Saturday, May 09, 2009

Star Trek (*****)

Star Trek. 126 mins. PG-13. Directed by J.J. Abrams. Written by Alex Kurtzman & Roberto Orci. Starring Chris Pine, Zachary Quinto, John Cho, Zoe Saldana, Anton Yelchin, Karl Urban, Simon Pegg, Eric Bana, and Leonard Nimoy.

Having eagerly anticipated this reboot of Star Trek for well over a year now, I can say, without even a hint of hesitation, that it is as good as I could have hoped and then some. THIS is how you do a summer blockbuster. THIS is sci-fi action adventure done right. And THIS is J.J. Abrams solidifying his status as the most electrifying filmmaker working today.

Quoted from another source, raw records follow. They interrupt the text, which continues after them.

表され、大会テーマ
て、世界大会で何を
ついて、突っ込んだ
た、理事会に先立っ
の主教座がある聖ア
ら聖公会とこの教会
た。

I'm a casual fan of the original incarnation of Trek, but I'm a giant fan of J.J. Abrams. Confession time: in the short three years since it's been released, J.J.'s M:I-3 has quickly risen up the ranks to become one of my favorite movies of all time. That was only his first feature, and Star Trek (his second) takes any preconceived notion of a sophomore slump and body slams it to the ground. Working in tandem with the brilliant script written by frequent collaborators, Roberto Orci and Alex Kurtzman, J.J. has fashioned a Star Trek movie that everyone can enjoy. It achieves the near impossible - satisfying die-hard Trekkers and honoring all that's come before without getting too mired in technobabble and other geeky stuff. The ads promise that "This Is Not Your Father's Star Trek" and they're right to a certain degree. What they should also add though is that your father is probably going to love this new version of Trek too.

Story-wise, the movie focuses on the early years of Kirk and Spock and gang and their first adventure aboard the U.S.S. Enterprise. As we trace Kirk and Spock's destined ascension to captain and first officer, respectively, we meet the rest of the crew one-by-one as the villainous Nero sets out to destroy Earth and other planets as payback for the destruction of his own. There's a time travel twist to it all, one that is deceptively simple and admirably frees the new films up to explore their own stories without adhering to Trek canon. And if you're a fan of Lost, the time travel here is relatively straight-forward and easy to follow in comparison. J.J. and company have done a superb job, as they did with M:I-3, of pacing this thing within an inch of its life. Every scene is important, and not a second is wasted. The movie lasts two plus hours but it feels like a half hour.

The casting in this movie is flawless. Chris Pine hits a home run as Captain Kirk, and flat-out nails the brash and cocky, yet always likeable, demeanor that Kirk has. It's a star-making performance in a role that was once thought as only belonging to William Shatner. I could go on and on down the line and say the same things about everyone else. Zachary Quinto as a much angrier Spock? Fantastic. Karl Urban as Dr. McCoy? Surprisingly awesome, and gets most of the film's big laughs. Simon Pegg as Scotty? Spot-on. This cast is a joy to see work together on screen, which bodes well for any sequels they have planned. The special effects are top notch and the scale is epic. Another frequent J.J. collaborator, Michael Giacchino, delivers a score that excites and enthralls. He is, quite simply, the best composer working in movies today.

I can't say enough good things about Star Trek. I saw it three times in its first four days of release, and if you asked me to see it tomorrow again, I totally would. You don't have to be a fan of Star Trek to dig it - you just have to be a fan of movies. J.J. is working at a whole other level than anyone else in Hollywood right now. He can do anything he wants. As much as I'd like to see another Star Trek movie with this cast, I hope J.J. moves on and graces another project with his midas touch. Oh, and if you have the option, check out Star Trek in IMAX. It was made to be seen on the biggest screen possible. Go see it now. Go see it often. Live long and prosper. Kirk out.